Available records
[Start of section]
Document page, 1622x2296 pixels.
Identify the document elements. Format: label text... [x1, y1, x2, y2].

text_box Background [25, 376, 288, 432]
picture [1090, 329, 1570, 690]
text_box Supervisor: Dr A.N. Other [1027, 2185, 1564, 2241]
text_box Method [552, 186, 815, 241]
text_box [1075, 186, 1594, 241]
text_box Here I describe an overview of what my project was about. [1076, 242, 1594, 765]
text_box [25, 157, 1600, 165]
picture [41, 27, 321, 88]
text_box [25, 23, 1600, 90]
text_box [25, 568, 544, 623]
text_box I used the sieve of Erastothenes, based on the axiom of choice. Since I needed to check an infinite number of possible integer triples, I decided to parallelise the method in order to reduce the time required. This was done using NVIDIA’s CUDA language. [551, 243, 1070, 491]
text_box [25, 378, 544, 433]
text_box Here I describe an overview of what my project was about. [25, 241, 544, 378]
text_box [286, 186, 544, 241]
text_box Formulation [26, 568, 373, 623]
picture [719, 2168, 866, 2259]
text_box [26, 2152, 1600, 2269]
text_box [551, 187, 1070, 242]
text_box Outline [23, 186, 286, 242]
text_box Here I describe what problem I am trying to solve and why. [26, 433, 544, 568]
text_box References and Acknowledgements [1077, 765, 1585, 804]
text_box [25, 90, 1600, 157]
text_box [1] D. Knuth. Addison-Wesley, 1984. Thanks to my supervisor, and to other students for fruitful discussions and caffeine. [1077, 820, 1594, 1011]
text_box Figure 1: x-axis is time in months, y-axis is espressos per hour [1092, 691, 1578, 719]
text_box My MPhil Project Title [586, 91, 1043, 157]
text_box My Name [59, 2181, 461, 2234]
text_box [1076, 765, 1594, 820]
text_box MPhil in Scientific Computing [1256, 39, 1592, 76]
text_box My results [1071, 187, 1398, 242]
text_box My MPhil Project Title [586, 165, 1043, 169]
[End of section]
Directions
An exact reproduction of all the records is required.

Response to this exercise
Document page, 1622x2296 pixels.
Identify the document elements. Format: label text... [x1, y1, x2, y2].

text_box Background [25, 376, 288, 432]
picture [1090, 329, 1570, 690]
text_box Supervisor: Dr A.N. Other [1027, 2185, 1564, 2241]
text_box Method [552, 186, 815, 241]
text_box [1075, 186, 1594, 241]
text_box Here I describe an overview of what my project was about. [1076, 242, 1594, 765]
text_box [25, 157, 1600, 165]
picture [41, 27, 321, 88]
text_box [25, 23, 1600, 90]
text_box [25, 568, 544, 623]
text_box I used the sieve of Erastothenes, based on the axiom of choice. Since I needed to check an infinite number of possible integer triples, I decided to parallelise the method in order to reduce the time required. This was done using NVIDIA’s CUDA language. [551, 243, 1070, 491]
text_box [25, 378, 544, 433]
text_box Here I describe an overview of what my project was about. [25, 241, 544, 378]
text_box [286, 186, 544, 241]
text_box Formulation [26, 568, 373, 623]
picture [719, 2168, 866, 2259]
text_box [26, 2152, 1600, 2269]
text_box [551, 187, 1070, 242]
text_box Outline [23, 186, 286, 242]
text_box Here I describe what problem I am trying to solve and why. [26, 433, 544, 568]
text_box References and Acknowledgements [1077, 765, 1585, 804]
text_box [25, 90, 1600, 157]
text_box [1] D. Knuth. Addison-Wesley, 1984. Thanks to my supervisor, and to other students for fruitful discussions and caffeine. [1077, 820, 1594, 1011]
text_box Figure 1: x-axis is time in months, y-axis is espressos per hour [1092, 691, 1578, 719]
text_box My MPhil Project Title [586, 91, 1043, 157]
text_box My Name [59, 2181, 461, 2234]
text_box [1076, 765, 1594, 820]
text_box MPhil in Scientific Computing [1256, 39, 1592, 76]
text_box My results [1071, 187, 1398, 242]
text_box My MPhil Project Title [586, 165, 1043, 169]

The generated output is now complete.